Texte fourni:
*-*-*

Selon un rapport publié le 11 juillet par l’entreprise Digital Science et le projet Dimensions, la Chine est désormais, avec plus de 40 % des citations universitaires dans le champ de l’intelligence artificielle, de loin le leader mondial de la recherche sur l’IA 1.
- Le rapport, qui repose sur une base de données de plusieurs centaines de milliers d’articles académiques publiés depuis 2000, révèle que des chercheurs rattachés à des universités chinoises ont publié l’an dernier plus d’articles (environ 24 000) que leurs pairs européens, américains et britanniques ensemble (19 000).
- L’écart entre la Chine et le reste du monde est d’autant plus visible en matière de nombre de brevets déposés l’an dernier dans le domaine de l’IA : plus de 35 000 pour Pékin, contre 2 600 pour les autres grandes puissances (Union, États-Unis, Royaume-Uni, Canada, Japon et Corée du Sud confondus).

*-*-*

Liste fournie:

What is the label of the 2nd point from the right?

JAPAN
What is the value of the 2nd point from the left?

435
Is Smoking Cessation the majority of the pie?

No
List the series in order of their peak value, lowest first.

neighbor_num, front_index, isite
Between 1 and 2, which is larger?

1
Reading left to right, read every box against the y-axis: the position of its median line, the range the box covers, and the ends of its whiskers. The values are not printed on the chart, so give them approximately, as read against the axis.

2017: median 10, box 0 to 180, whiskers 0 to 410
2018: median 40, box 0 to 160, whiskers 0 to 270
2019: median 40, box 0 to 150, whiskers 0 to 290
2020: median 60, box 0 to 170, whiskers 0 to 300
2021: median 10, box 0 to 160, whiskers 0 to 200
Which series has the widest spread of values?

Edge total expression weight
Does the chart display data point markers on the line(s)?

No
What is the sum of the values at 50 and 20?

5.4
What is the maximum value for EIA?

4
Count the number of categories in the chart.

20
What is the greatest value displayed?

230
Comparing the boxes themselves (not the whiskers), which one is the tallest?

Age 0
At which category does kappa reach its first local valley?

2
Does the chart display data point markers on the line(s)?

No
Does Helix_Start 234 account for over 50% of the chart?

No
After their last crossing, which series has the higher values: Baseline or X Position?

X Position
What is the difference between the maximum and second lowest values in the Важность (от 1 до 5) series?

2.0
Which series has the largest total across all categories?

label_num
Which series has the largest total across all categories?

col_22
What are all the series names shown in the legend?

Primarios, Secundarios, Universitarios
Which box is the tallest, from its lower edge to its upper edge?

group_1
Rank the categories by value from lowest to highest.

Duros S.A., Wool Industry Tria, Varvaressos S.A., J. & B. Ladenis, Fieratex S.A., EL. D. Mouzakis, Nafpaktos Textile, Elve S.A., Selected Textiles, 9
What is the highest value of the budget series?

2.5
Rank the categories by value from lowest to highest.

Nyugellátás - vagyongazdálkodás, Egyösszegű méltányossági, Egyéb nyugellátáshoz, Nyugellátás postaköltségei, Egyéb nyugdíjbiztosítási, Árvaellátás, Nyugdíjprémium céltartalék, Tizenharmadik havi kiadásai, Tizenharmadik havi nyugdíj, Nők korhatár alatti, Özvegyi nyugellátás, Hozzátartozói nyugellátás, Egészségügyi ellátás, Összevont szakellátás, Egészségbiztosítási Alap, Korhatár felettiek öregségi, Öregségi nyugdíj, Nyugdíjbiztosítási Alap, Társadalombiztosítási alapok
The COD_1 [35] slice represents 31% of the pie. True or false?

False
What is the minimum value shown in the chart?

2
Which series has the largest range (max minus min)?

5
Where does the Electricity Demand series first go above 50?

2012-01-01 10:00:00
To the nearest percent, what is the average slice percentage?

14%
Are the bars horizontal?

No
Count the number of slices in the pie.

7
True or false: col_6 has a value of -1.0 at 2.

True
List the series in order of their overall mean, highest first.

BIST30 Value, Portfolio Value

*-*-*

Liste des tâches:
(1) Répondez à ces questions à partir du texte sur la recherche chinoise en IA :
(a) À quelle date le rapport de Digital Science et du projet Dimensions a-t-il été publié ?
(b) Combien d'articles les chercheurs rattachés à des universités chinoises ont-ils publiés l'an dernier ?
(c) Combien de brevets dans le domaine de l'IA ont été déposés l'an dernier pour Pékin ?
(2) Reprenez le texte sur la recherche chinoise en IA à la suite de sa dernière phrase.
La liste est issue d'une autre source que le texte.

Réponses attendues:
(1)
(a) Le 11 juillet.
(b) Environ 24 000.
(c) Plus de 35 000.

(2)
Si les États-Unis conservent une avance en matière d’infrastructures, qui devrait être davantage confortée suite aux annonces par Trump du mardi 15 juillet de 90 milliards de dollars de nouveaux investissements dans le secteur de l’énergie et des centres de données en Pennsylvanie 2, la Chine développe aussi son réseau d’alimentation de l’IA via son initiative « Données de l’Est et Informatique de l’Ouest » (东数西算).
- Lancée en février 2022, celle-ci vise à relier l’est du pays, où se trouve la majeure partie des centres de recherche et universités leaders en matière d’IA, avec le centre et l’ouest du pays, riches en ressources énergétiques, notamment renouvelables.
- Pour fonctionner, les data centers qui entraînent les modèles d’IA en faisant tourner des milliers de processeurs et cartes graphiques et qui alimentent les chatbots ont besoin d’un accès direct à d’importantes quantités d’énergie.
- En reliant l’ouest à l’est via des « corridors informatiques », Pékin veut développer une infrastructure permettant de mieux répondre à la demande générée dans les régions côtières en connectant les campus à des centres de calcul via des réseaux de fibre optique s’étalant sur des milliers de kilomètres à travers le pays 3.
- L’Agence internationale de l’énergie estime que la consommation d’électricité des centres de données devrait presque doubler entre 2025 et 2030, passant de 485 TWh à 945 — et tripler d’ici 2035.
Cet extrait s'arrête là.